Files
google-drive-content-adapter/specs/002-document-export/spec.md

14 KiB

Feature Specification: Document Export API Route

Feature Branch: 002-document-export
Created: 2026-03-09
Status: Draft
Input: User description: "Document exporting. This feature adds a route to the proxy.sh in the format of /documents/:documentId. This route returns a single response that exports the document. The route should 1st fetch metadata about the document from Google Drive using this api https://developers.google.com/workspace/drive/api/reference/rest/v3/files/get to retrieve these fields 'id,name,mimeType,exportLinks'. If exportLinks are available then select one export option based on availability from the following list in order "text/x-markdown","text/html","application/pdf" and export using the link provided in exportLinks.
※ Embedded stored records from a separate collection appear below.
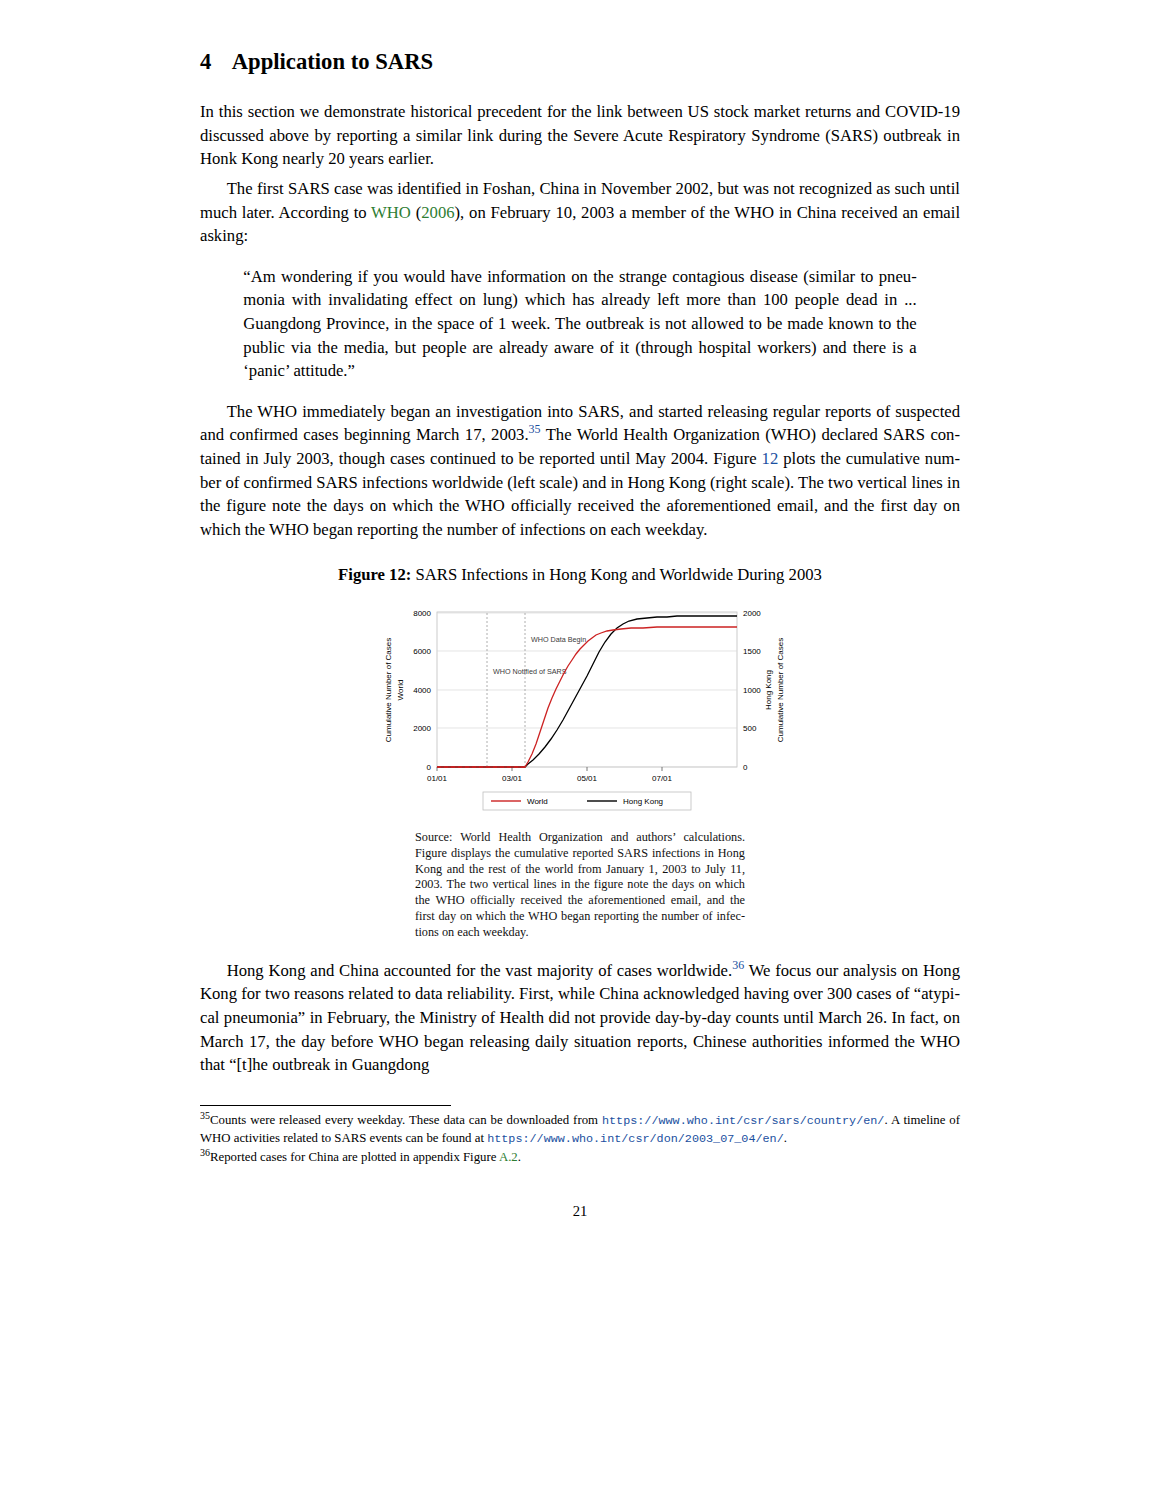4 Application to SARS
In this section we demonstrate historical precedent for the link between US stock market returns and COVID-19 discussed above by reporting a similar link during the Severe Acute Respiratory Syndrome (SARS) outbreak in Honk Kong nearly 20 years earlier.
The first SARS case was identified in Foshan, China in November 2002, but was not recognized as such until much later. According to WHO (2006), on February 10, 2003 a member of the WHO in China received an email asking:
“Am wondering if you would have information on the strange contagious disease (similar to pneumonia with invalidating effect on lung) which has already left more than 100 people dead in ... Guangdong Province, in the space of 1 week. The outbreak is not allowed to be made known to the public via the media, but people are already aware of it (through hospital workers) and there is a ‘panic’ attitude.”
The WHO immediately began an investigation into SARS, and started releasing regular reports of suspected and confirmed cases beginning March 17, 2003.35 The World Health Organization (WHO) declared SARS contained in July 2003, though cases continued to be reported until May 2004. Figure 12 plots the cumulative number of confirmed SARS infections worldwide (left scale) and in Hong Kong (right scale). The two vertical lines in the figure note the days on which the WHO officially received the aforementioned email, and the first day on which the WHO began reporting the number of infections on each weekday.
Figure 12: SARS Infections in Hong Kong and Worldwide During 2003
0 2000 4000 6000 8000 0 500 1000 1500 2000 Cumulative Number of Cases World Cumulative Number of Cases Hong Kong 01/01 03/01 05/01 07/01 WHO Data Begin WHO Notified of SARS World Hong Kong
Source: World Health Organization and authors’ calculations. Figure displays the cumulative reported SARS infections in Hong Kong and the rest of the world from January 1, 2003 to July 11, 2003. The two vertical lines in the figure note the days on which the WHO officially received the aforementioned email, and the first day on which the WHO began reporting the number of infections on each weekday.
Hong Kong and China accounted for the vast majority of cases worldwide.36 We focus our analysis on Hong Kong for two reasons related to data reliability. First, while China acknowledged having over 300 cases of “atypical pneumonia” in February, the Ministry of Health did not provide day-by-day counts until March 26. In fact, on March 17, the day before WHO began releasing daily situation reports, Chinese authorities informed the WHO that “[t]he outbreak in Guangdong
35Counts were released every weekday. These data can be downloaded from https://www.who.int/csr/sars/country/en/. A timeline of WHO activities related to SARS events can be found at https://www.who.int/csr/don/2003_07_04/en/.
36Reported cases for China are plotted in appendix Figure A.2.
21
If exportLinks are not available for the document the determine the mimeType of the document and if the mimeType matches 'application/pdf' then stream the pdf file from Google Drive, otherwise send a '403' mimetype not supported message. In all cases make sure that the 'Content-Type' header is set appropriately in the Response."

User Scenarios & Testing (mandatory)

User Story 1 - Export Google Workspace Documents (Priority: P1)
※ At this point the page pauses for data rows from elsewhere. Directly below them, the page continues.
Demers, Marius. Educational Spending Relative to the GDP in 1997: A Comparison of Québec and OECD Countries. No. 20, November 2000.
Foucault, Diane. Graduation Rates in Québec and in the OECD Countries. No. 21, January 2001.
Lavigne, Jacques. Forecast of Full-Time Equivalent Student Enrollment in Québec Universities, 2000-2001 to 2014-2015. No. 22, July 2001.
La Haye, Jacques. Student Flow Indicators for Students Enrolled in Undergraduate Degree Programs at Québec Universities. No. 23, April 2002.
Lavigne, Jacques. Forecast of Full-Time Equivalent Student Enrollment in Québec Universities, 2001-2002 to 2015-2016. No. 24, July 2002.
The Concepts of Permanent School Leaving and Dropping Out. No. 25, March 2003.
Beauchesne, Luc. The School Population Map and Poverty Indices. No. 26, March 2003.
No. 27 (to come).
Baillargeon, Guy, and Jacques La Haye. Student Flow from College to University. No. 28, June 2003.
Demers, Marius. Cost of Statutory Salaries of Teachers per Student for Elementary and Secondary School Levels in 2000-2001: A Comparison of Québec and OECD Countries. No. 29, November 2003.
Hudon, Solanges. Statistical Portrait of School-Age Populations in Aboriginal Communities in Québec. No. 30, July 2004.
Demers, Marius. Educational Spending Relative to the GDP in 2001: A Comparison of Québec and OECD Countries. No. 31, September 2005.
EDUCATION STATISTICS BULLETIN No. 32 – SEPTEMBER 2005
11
Users request a Google Workspace document (Google Docs, Sheets, Slides) via the export route and receive it in their preferred format (Markdown, HTML, or PDF). The system intelligently selects the best available export format from Google Drive's export links.

Why this priority: This is the core functionality - exporting Google Workspace documents is the primary use case. Without this, the feature cannot deliver any value.
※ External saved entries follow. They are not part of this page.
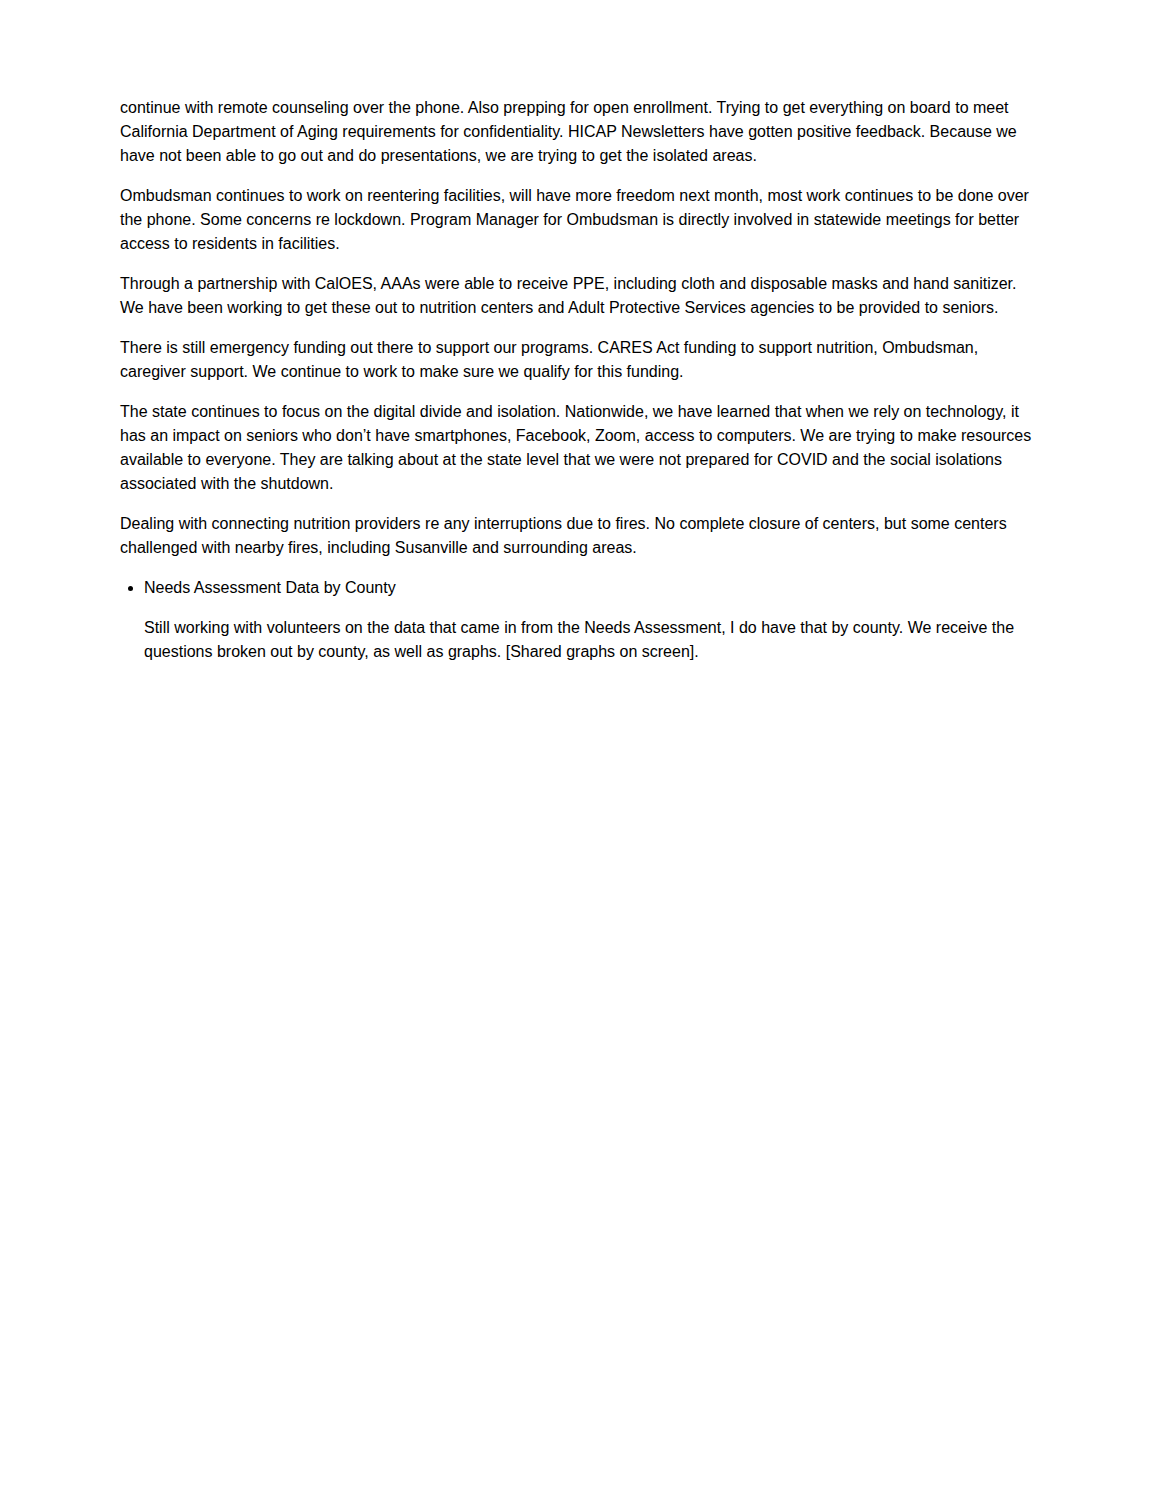continue with remote counseling over the phone. Also prepping for open enrollment. Trying to get everything on board to meet California Department of Aging requirements for confidentiality. HICAP Newsletters have gotten positive feedback. Because we have not been able to go out and do presentations, we are trying to get the isolated areas.
Ombudsman continues to work on reentering facilities, will have more freedom next month, most work continues to be done over the phone. Some concerns re lockdown. Program Manager for Ombudsman is directly involved in statewide meetings for better access to residents in facilities.
Through a partnership with CalOES, AAAs were able to receive PPE, including cloth and disposable masks and hand sanitizer. We have been working to get these out to nutrition centers and Adult Protective Services agencies to be provided to seniors.
There is still emergency funding out there to support our programs. CARES Act funding to support nutrition, Ombudsman, caregiver support. We continue to work to make sure we qualify for this funding.
The state continues to focus on the digital divide and isolation. Nationwide, we have learned that when we rely on technology, it has an impact on seniors who don’t have smartphones, Facebook, Zoom, access to computers. We are trying to make resources available to everyone. They are talking about at the state level that we were not prepared for COVID and the social isolations associated with the shutdown.
Dealing with connecting nutrition providers re any interruptions due to fires. No complete closure of centers, but some centers challenged with nearby fires, including Susanville and surrounding areas.
Needs Assessment Data by County
Still working with volunteers on the data that came in from the Needs Assessment, I do have that by county. We receive the questions broken out by county, as well as graphs. [Shared graphs on screen].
Independent Test: Can be fully tested by requesting a Google Doc via /documents/:documentId endpoint with a valid document ID and verifying the response contains the exported document in the correct format with appropriate Content-Type headers.

Acceptance Scenarios:

  1. Given a Google Workspace document with export links available, When user requests /documents/:documentId, Then system returns the document in Markdown format (if available) with Content-Type: text/x-markdown and Content-Disposition: inline; filename="[name].md" headers
  2. Given a Google Workspace document without Markdown export but HTML export available, When user requests /documents/:documentId, Then system returns the document in HTML format with Content-Type: text/html and Content-Disposition: inline; filename="[name].html" headers
  3. Given a Google Workspace document with only PDF export available, When user requests /documents/:documentId, Then system returns the document in PDF format with Content-Type: application/pdf and Content-Disposition: inline; filename="[name].pdf" headers
  4. Given a valid document ID, When export route is called, Then system fetches metadata using Google Drive API with fields 'id,name,mimeType,exportLinks'
  5. Given an invalid document ID, When export is requested, Then system returns HTTP 404 with message "Document not found"
  6. Given a document the user cannot access, When export is requested, Then system returns HTTP 401 with message "Unauthorized"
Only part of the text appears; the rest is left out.